The output should be limited to the line holding "Analysis Standard - MMIDS-CMP-2025" and the lines after it through the end of the entries, each restated exactly.
(Data provided begins)
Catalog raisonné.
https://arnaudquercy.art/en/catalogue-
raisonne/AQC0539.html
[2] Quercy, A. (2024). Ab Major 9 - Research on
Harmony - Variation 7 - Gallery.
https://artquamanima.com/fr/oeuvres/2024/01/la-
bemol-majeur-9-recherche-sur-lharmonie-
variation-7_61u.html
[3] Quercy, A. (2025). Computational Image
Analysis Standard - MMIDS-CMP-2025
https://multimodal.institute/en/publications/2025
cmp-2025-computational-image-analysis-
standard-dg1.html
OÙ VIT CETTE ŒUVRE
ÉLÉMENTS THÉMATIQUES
(Data provided ends)
*Task output*.
Analysis Standard - MMIDS-CMP-2025
https://multimodal.institute/en/publications/2025
cmp-2025-computational-image-analysis-
standard-dg1.html
OÙ VIT CETTE ŒUVRE
ÉLÉMENTS THÉMATIQUES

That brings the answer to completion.